Retype the records exactly, with nothing added or dropped.

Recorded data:
⁂

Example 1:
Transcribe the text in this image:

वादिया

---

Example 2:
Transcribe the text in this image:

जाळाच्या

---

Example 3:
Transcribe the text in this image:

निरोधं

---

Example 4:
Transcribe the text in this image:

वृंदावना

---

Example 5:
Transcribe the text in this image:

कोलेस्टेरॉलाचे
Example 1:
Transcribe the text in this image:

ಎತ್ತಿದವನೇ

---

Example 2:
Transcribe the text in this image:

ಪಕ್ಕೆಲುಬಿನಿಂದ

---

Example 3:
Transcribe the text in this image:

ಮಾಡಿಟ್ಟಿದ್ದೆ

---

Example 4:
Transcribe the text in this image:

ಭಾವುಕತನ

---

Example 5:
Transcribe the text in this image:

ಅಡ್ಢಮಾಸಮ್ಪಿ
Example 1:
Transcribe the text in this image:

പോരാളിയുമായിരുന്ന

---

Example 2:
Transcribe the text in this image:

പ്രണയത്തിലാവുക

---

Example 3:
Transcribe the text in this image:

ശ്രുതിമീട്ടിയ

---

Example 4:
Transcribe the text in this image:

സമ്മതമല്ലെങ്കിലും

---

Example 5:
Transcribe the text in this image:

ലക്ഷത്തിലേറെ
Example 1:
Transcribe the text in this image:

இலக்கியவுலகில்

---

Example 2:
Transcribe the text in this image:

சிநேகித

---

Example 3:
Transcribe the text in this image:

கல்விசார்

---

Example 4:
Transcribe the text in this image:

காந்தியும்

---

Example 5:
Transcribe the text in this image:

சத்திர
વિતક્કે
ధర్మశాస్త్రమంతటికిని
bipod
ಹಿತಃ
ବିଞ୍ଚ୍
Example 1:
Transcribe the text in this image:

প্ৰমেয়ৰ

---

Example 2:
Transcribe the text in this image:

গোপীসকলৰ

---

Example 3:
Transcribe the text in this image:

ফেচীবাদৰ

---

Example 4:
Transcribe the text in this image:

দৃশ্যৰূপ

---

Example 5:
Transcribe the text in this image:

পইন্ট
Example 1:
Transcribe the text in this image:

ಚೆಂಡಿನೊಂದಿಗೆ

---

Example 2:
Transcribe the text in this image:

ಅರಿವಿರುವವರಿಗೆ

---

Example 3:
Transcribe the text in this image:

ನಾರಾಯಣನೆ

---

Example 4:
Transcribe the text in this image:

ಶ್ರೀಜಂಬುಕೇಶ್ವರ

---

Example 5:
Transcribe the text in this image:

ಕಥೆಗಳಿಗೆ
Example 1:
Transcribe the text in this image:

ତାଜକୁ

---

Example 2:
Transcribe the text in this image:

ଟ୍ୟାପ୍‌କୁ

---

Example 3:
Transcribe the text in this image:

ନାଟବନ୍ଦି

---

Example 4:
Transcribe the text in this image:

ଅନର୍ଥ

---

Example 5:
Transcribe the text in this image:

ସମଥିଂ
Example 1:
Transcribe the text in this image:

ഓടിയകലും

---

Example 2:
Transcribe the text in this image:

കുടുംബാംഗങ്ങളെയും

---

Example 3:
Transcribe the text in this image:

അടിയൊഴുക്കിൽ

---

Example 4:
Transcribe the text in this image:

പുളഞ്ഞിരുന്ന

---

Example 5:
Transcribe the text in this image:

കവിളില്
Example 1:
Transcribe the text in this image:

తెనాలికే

⁂

## REPLY:
Example 1:
Transcribe the text in this image:

वादिया

---

Example 2:
Transcribe the text in this image:

जाळाच्या

---

Example 3:
Transcribe the text in this image:

निरोधं

---

Example 4:
Transcribe the text in this image:

वृंदावना

---

Example 5:
Transcribe the text in this image:

कोलेस्टेरॉलाचे
Example 1:
Transcribe the text in this image:

ಎತ್ತಿದವನೇ

---

Example 2:
Transcribe the text in this image:

ಪಕ್ಕೆಲುಬಿನಿಂದ

---

Example 3:
Transcribe the text in this image:

ಮಾಡಿಟ್ಟಿದ್ದೆ

---

Example 4:
Transcribe the text in this image:

ಭಾವುಕತನ

---

Example 5:
Transcribe the text in this image:

ಅಡ್ಢಮಾಸಮ್ಪಿ
Example 1:
Transcribe the text in this image:

പോരാളിയുമായിരുന്ന

---

Example 2:
Transcribe the text in this image:

പ്രണയത്തിലാവുക

---

Example 3:
Transcribe the text in this image:

ശ്രുതിമീട്ടിയ

---

Example 4:
Transcribe the text in this image:

സമ്മതമല്ലെങ്കിലും

---

Example 5:
Transcribe the text in this image:

ലക്ഷത്തിലേറെ
Example 1:
Transcribe the text in this image:

இலக்கியவுலகில்

---

Example 2:
Transcribe the text in this image:

சிநேகித

---

Example 3:
Transcribe the text in this image:

கல்விசார்

---

Example 4:
Transcribe the text in this image:

காந்தியும்

---

Example 5:
Transcribe the text in this image:

சத்திர
વિતક્કે
ధర్మశాస్త్రమంతటికిని
bipod
ಹಿತಃ
ବିଞ୍ଚ୍
Example 1:
Transcribe the text in this image:

প্ৰমেয়ৰ

---

Example 2:
Transcribe the text in this image:

গোপীসকলৰ

---

Example 3:
Transcribe the text in this image:

ফেচীবাদৰ

---

Example 4:
Transcribe the text in this image:

দৃশ্যৰূপ

---

Example 5:
Transcribe the text in this image:

পইন্ট
Example 1:
Transcribe the text in this image:

ಚೆಂಡಿನೊಂದಿಗೆ

---

Example 2:
Transcribe the text in this image:

ಅರಿವಿರುವವರಿಗೆ

---

Example 3:
Transcribe the text in this image:

ನಾರಾಯಣನೆ

---

Example 4:
Transcribe the text in this image:

ಶ್ರೀಜಂಬುಕೇಶ್ವರ

---

Example 5:
Transcribe the text in this image:

ಕಥೆಗಳಿಗೆ
Example 1:
Transcribe the text in this image:

ତାଜକୁ

---

Example 2:
Transcribe the text in this image:

ଟ୍ୟାପ୍‌କୁ

---

Example 3:
Transcribe the text in this image:

ନାଟବନ୍ଦି

---

Example 4:
Transcribe the text in this image:

ଅନର୍ଥ

---

Example 5:
Transcribe the text in this image:

ସମଥିଂ
Example 1:
Transcribe the text in this image:

ഓടിയകലും

---

Example 2:
Transcribe the text in this image:

കുടുംബാംഗങ്ങളെയും

---

Example 3:
Transcribe the text in this image:

അടിയൊഴുക്കിൽ

---

Example 4:
Transcribe the text in this image:

പുളഞ്ഞിരുന്ന

---

Example 5:
Transcribe the text in this image:

കവിളില്
Example 1:
Transcribe the text in this image:

తెనాలికే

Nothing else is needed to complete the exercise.